À 54 ans, Thierry Levaret en a eu marre d’un Paris « trop cher » et a donc décidé de se réfugier dans l’Auxois : « Je viens dans le coin depuis 30 ans passer des week-ends ». Puis, j’ai un ami, Bruno Vaillant, un ancien des effets spéciaux (notamment sur Ma saison préférée de André Téchiné, Ndlr) qui habitait ici, alors je suis venu m’installer, et je suis bien ».

Depardieu, Carmet et les autres...

De coutume, les artistes et le cinéma, c’est un peu le syndrome d’Obélix : « Tombé dedans quand il était petit ». Thierry Levaret, lui, intègre le cours Florent à 21 ans. Parmi ses professeurs : Jean-Pierre Garnier ou Isabelle Nanty. Son premier rôle, c’est dans Promotion Canapé, de Didier Kaminka, en 1990 qui l’obtient. Mais le plus marquant pour lui, c’est celui de Zacharie Maheu dans le Germinal de Claude Berri : « J’ai rencontré Claude Berri, je n’ai pas passé d’essais.
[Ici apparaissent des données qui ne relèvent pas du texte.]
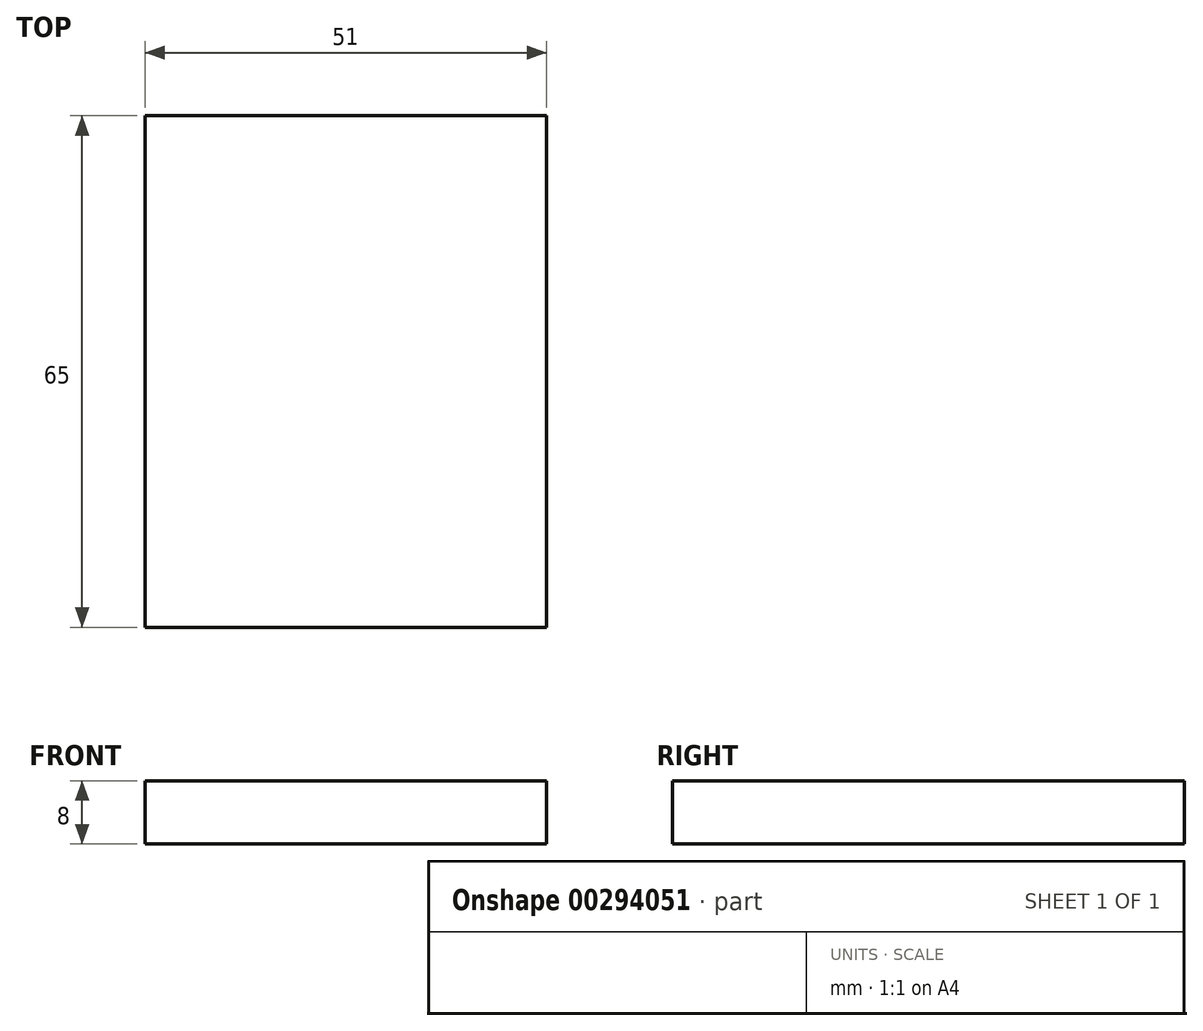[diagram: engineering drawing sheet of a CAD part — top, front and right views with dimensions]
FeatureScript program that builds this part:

C’était un tournage exceptionnel. C’est là que j’ai le plus appris avec Claude Berri qui était assez dur mais toujours juste. Ce tournage était une vraie claque ! ».

Lors de sa sortie en 1993, Germinal est le film le plus cher du cinéma français (Un an de tournage, 8.000 figurants, 165 millions de francs – soit 25 millions d’euros). Dans cette adaptation du roman de Zola restée un classique du cinéma notamment pour le rôle de Lantier interprété par le chanteur Renaud Sechan, Thierry Levaret joue le petit fils de Jean Carmet : « Un acteur adorable. Un vrai Monsieur » et fréquente donc les deux géants que son Depardieu et Renaud : « On parlait avec Depardieu mais jamais trop longtemps. C’était compliqué. C’était un homme toujours pressé mais un acteur impressionnant. Par contre, avec Renaud, on allait souvent manger à Lille. Ce mec est trop gentil. Dans la rue, c’était la folie. Il était en pleine gloire, mais toujours attentif et agréable ».

« Ce que je veux avant tout et ce que j’aime, c’est jouer ! »

Du tournage, Thierry Levaret garde le souvenir d’un rôle qui « en tenait » : « Il y a toujours quelque chose à défendre dans un rôle. J’ai toujours pris plaisir à jouer, tous les genres même si je n’ai pas toujours choisi, parce que c’est un métier difficile. Il m’arrive de refuser des choses quand vraiment je ne trouve pas d’intérêt au rôle mais d’une manière générale, on trouve toujours quelque chose à dire, un peu d’humanité dans tous les personnages. Dans un téléfilm avec Pierre Arditi tourné en juillet, je joue un patron de bar ».

En 2006, Kim Massée lui offre un Premier rôle dans Cowboys Angels, un roadmovie entre la France et l’Espagne entre un gars paumé et un gosse parti à la recherche de son père. Le film, réalisé en budget minimum (Thierry Levaret a même prêté sa propre voiture pour le tournage) va obtenir une dizaine de récompenses à travers le monde, de New York à Séoul en passant par l’Inde.

Un retour sur les planches ?

Aujourd’hui Thierry Levaret aimerait remonter sur les planches : « Je n’en n’ai pas fait tant que ça mais j’aime beaucoup. Mais c’est aussi un réseau que je ne connais pas encore dans la région ». À Sombernon, il est resté ébahi devant le théâtre de rue : « Quand je vois ces acteurs qui montent une pièce avec trois bouts de ficelle, à jouer dans la rue, je trouve ça formidable. Je ne sais pas si je saurais faire ».

Quant à savoir s’il se sent chez lui en Bourgogne : « On est à une heure de Paris par Montbard. Même si le milieu est très parisianiste, c’est un risque que j’ai envie de prendre. Ce que je veux avant tout et ce que j’aime, c’est travailler et jouer ».